McCain hits hard but debate lacks game-changer


Agence France-Presse . Nashville, Tennessee

John McCain hammered away at unruffled front-runner Barack Obama in Tuesday’s second presidential debate but failed to land the cutting blow likely to revive his sliding poll numbers.
The under-pressure Republican White House hopeful came armed with an ambitious 300-billion dollar surprise plan to buy up the bad American mortgages that helped tip the global economy into crisis.
The Obama camp later claimed the proposal was part of the rescue plan signed into law late last week and that ‘it was Obama, not McCain, who called for this move two weeks ago.’
The initiative, an apparent bid by McCain to twist Obama’s advantage on the economy in his favour, made few ripples during a sometimes muted debate that got most heated in clashes on the financial crisis, Pakistan and Iraq.
McCain was under intense pressure to throw his sliding campaign a lifeline, as he trails Democrat Obama by widening margins in national polls and in battleground states with time running out before the November 4 election.
Snap polls by US television networks awarded the debate, the second of a trio of presidential clashes, to Obama, who seemed as comfortable as his rival in the ‘town-hall’ format which McCain loves.
After days of nasty campaign trail rhetoric, the two senators strolled onto the stage in Nashville, Tennessee, smiling broadly, and shook hands, but tension soon bubbled to the surface.
McCain, criticised for rarely looking at Obama during their first debate two weeks ago, let his dislike of his opponent show again, when he referred to him as ‘that one’ in a tense exchange over energy.
In another swipe, early in the debate, which saw the rivals roam a red carpeted stage with microphones taking questions from undecided voters, McCain mocked Obama on taxes.
‘Nailing down senator Obama’s various tax proposals is like nailing jell-o to the wall,’ he said.
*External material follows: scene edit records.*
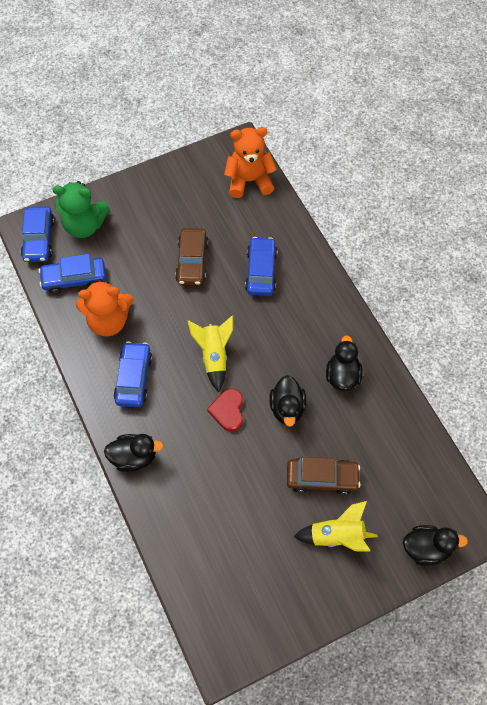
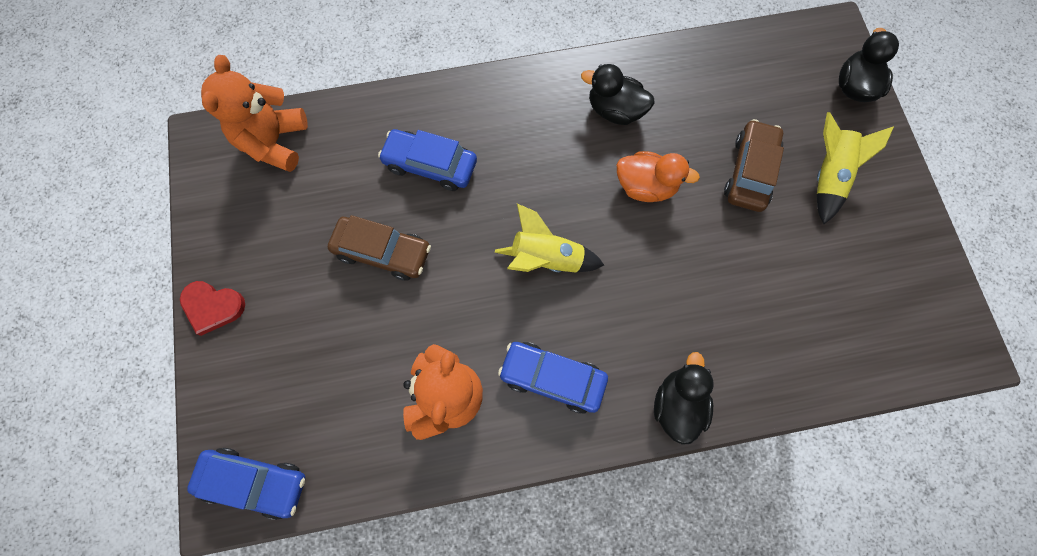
camera: 75 degrees left, 10 degrees up
blue car [39,254,106,294] -> none
green teddy bear [52,181,109,238] -> none
red heart [207,388,243,432] -> red heart moved to [180,281,245,336]
black duck [269,375,306,427] -> orange duck [617,151,700,202]

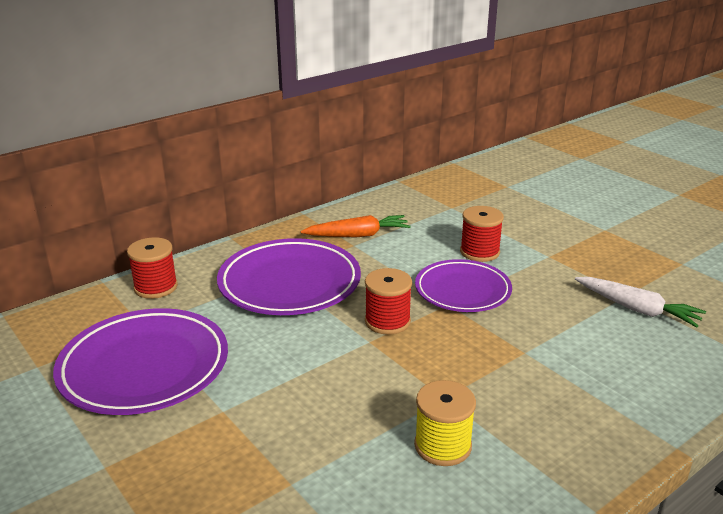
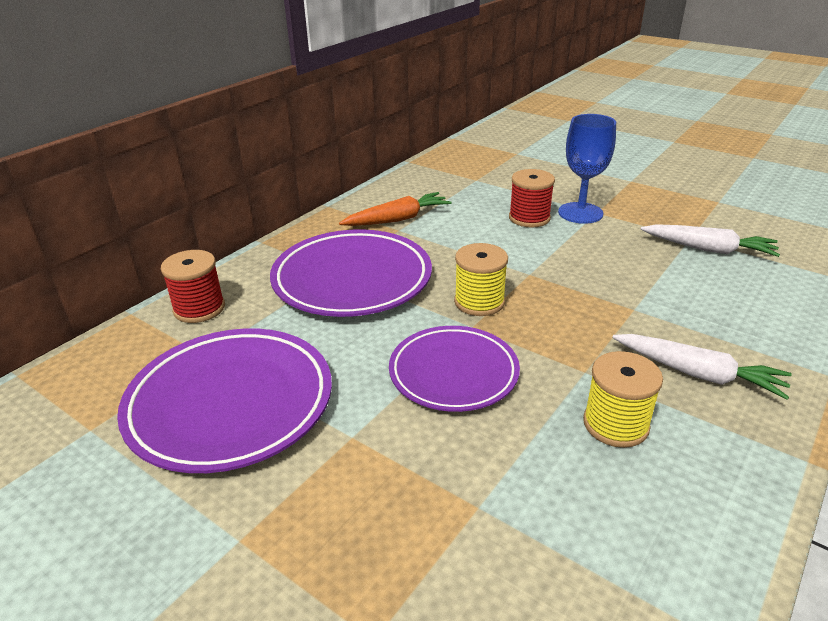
camera: 15 degrees left, 5 degrees up
red spool [365,268,412,335] -> yellow spool [454,243,508,316]
purple plate [415,259,512,312] -> purple plate moved to [389,326,520,412]
none -> blue goblet [558,114,616,224]
none -> white carrot [612,334,792,400]

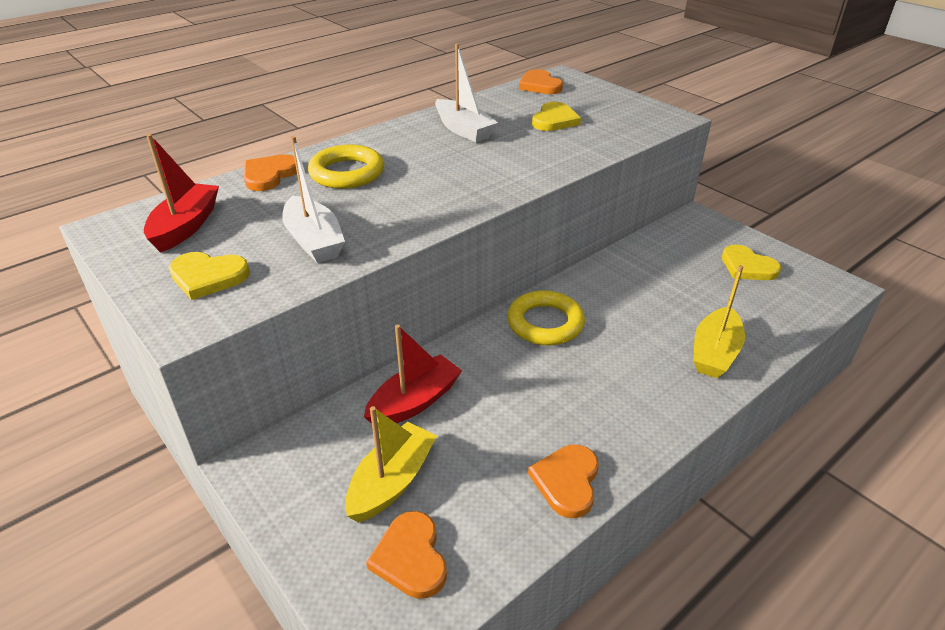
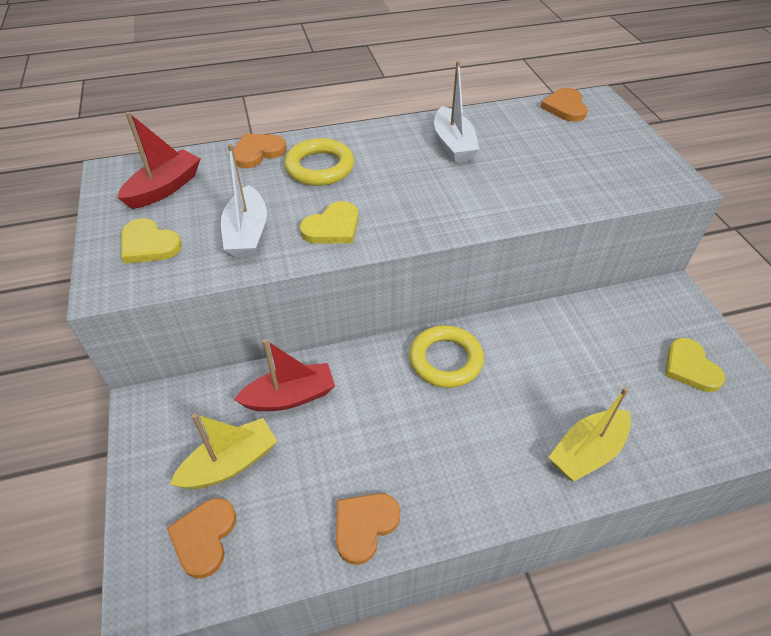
camera: 25 degrees right, 10 degrees up
yellow heart [532,102,581,131] -> yellow heart moved to [300,201,359,244]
Obama repeatedly made a show of ‘correcting’ McCain’s interpretation of his record and proposals, and hit his top talking point of tying the Republican to the unpopular economic legacy of president George W Bush.
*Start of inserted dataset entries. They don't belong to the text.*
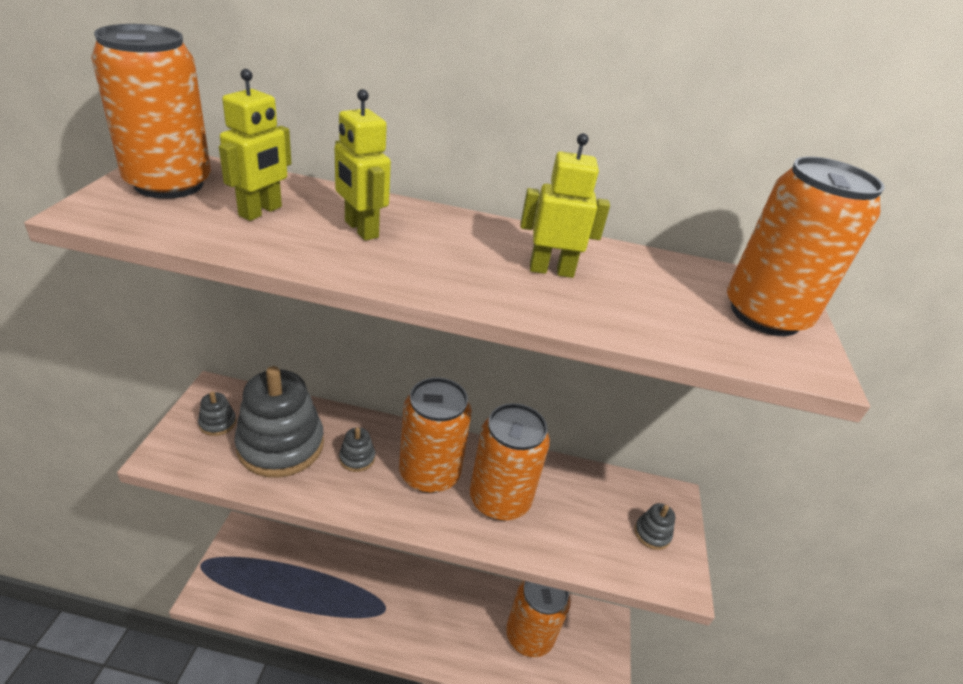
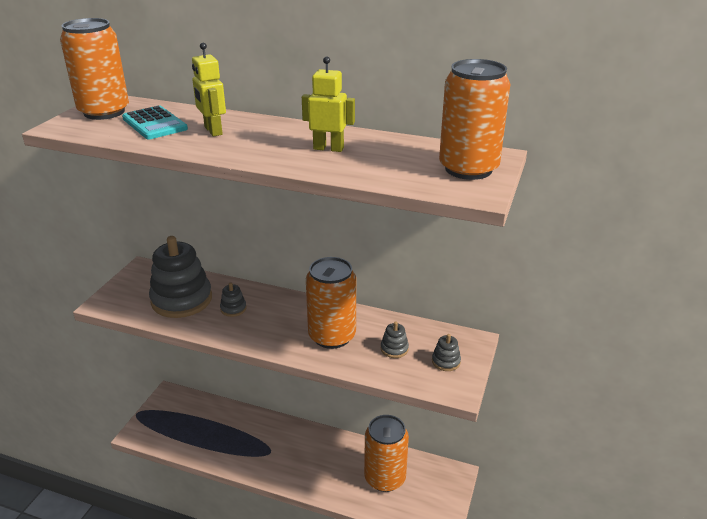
camera: 15 degrees right, 5 degrees down
grey stacking toy [198,392,236,436] -> grey stacking toy moved to [381,321,409,358]
yellow robot [219,69,291,221] -> turquoise calculator [122,105,188,139]
orange can [399,378,472,493] -> none

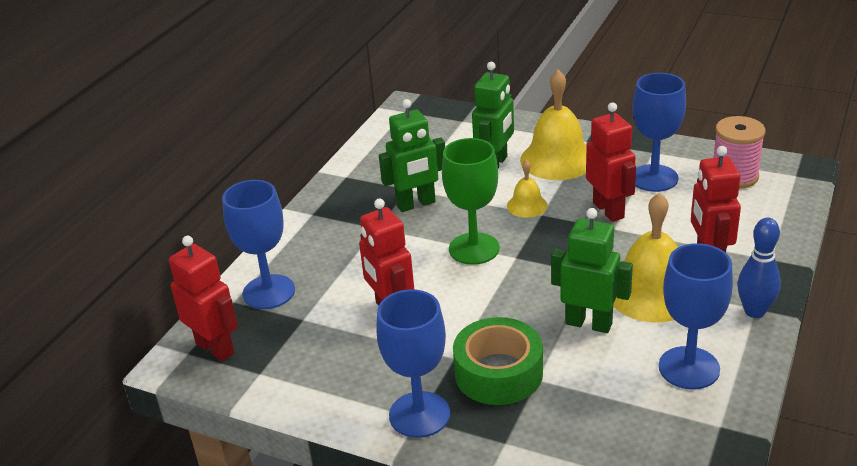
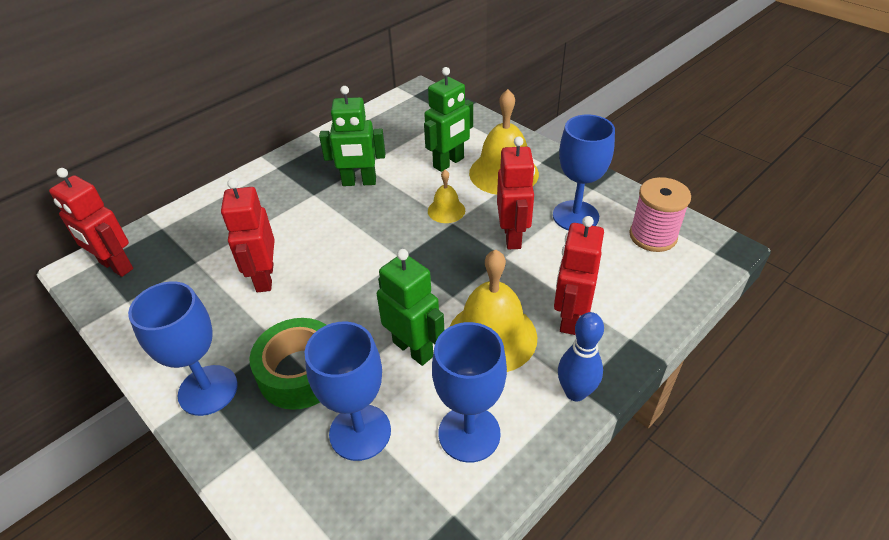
camera: 20 degrees right, 10 degrees up
red robot [169,236,238,361] -> red robot turned 150 degrees clockwise [49,168,133,277]
blue goblet [222,180,295,309] -> blue goblet moved to [304,321,391,461]
green goblet [442,138,500,265] -> none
‘I believe this is a final verdict on the failed economic policies of the past eight years promoted by President Bush and supported by John McCain,’ Obama said.
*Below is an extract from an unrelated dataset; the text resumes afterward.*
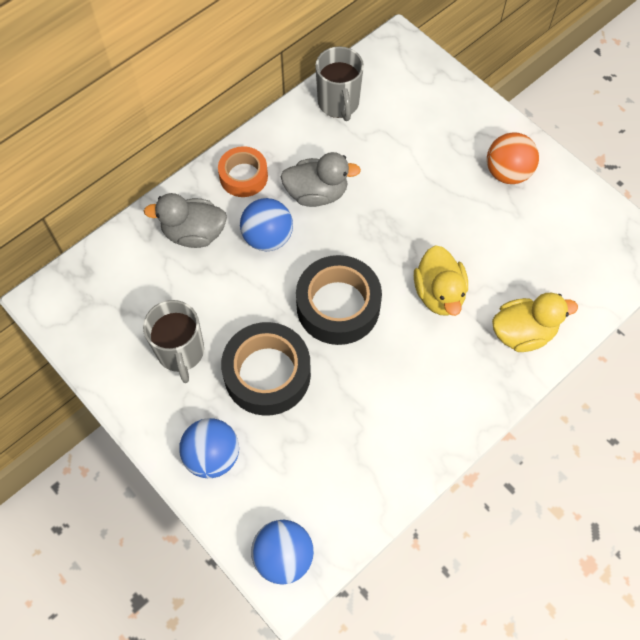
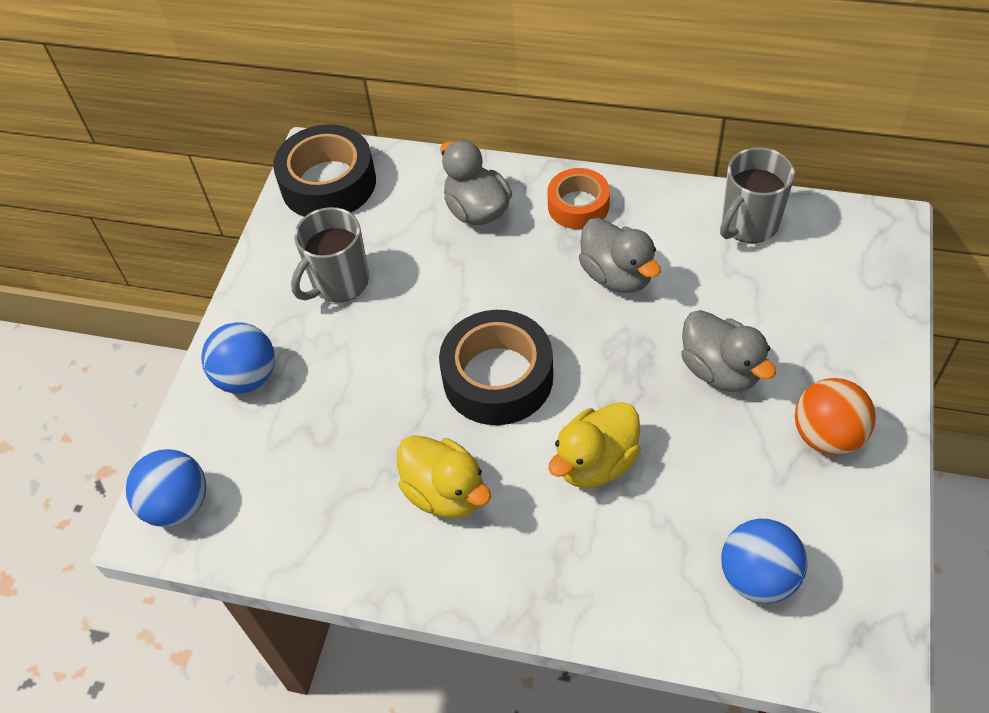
camera: 60 degrees right, 10 degrees down
black tape [221,322,311,416] -> black tape moved to [273,124,376,217]
blue ball [240,198,293,251] -> blue ball moved to [721,519,808,604]
yellow duck [492,293,578,352] -> yellow duck moved to [397,435,491,519]
none -> grey duck [681,310,776,392]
Temperatures rose again when the debate veered into national security.
McCain cited the maxim that the United States should ‘talk softly, but carry a big stick,’ and slammed his rival who he said ‘likes to talk aloud.’
‘He has announced that he will attack Pakistan,’ McCain said, in a misrepresentation of Obama’s vow to hit al-Qaeda targets on the soil of the US anti-terror ally if Islamabad would not.
‘I am not going to telegraph my punches, which is what (Obama) did.’
Obama hit straight back, citing a YouTube video which showed a McCain joke misfiring when he sang ‘bomb, bomb Iran’ to the tune of an old Beach Boys hit.
‘Senator McCain suggests that somehow, you know, I’m green behind the ears and I’m just spouting off and he’s somber and responsible,’ Obama said.
‘This is a guy who sang, bomb, bomb, bomb Iran, who called for the annihilation of North Korea. That I don’t think is an example of speaking softly.’
A CNN national poll after the debate found that 54 percent of those asked thought Obama won and 30 per cent said McCain was victorious.
A CBS survey also gave the debate to Obama — 40 per cent to 26 per cent.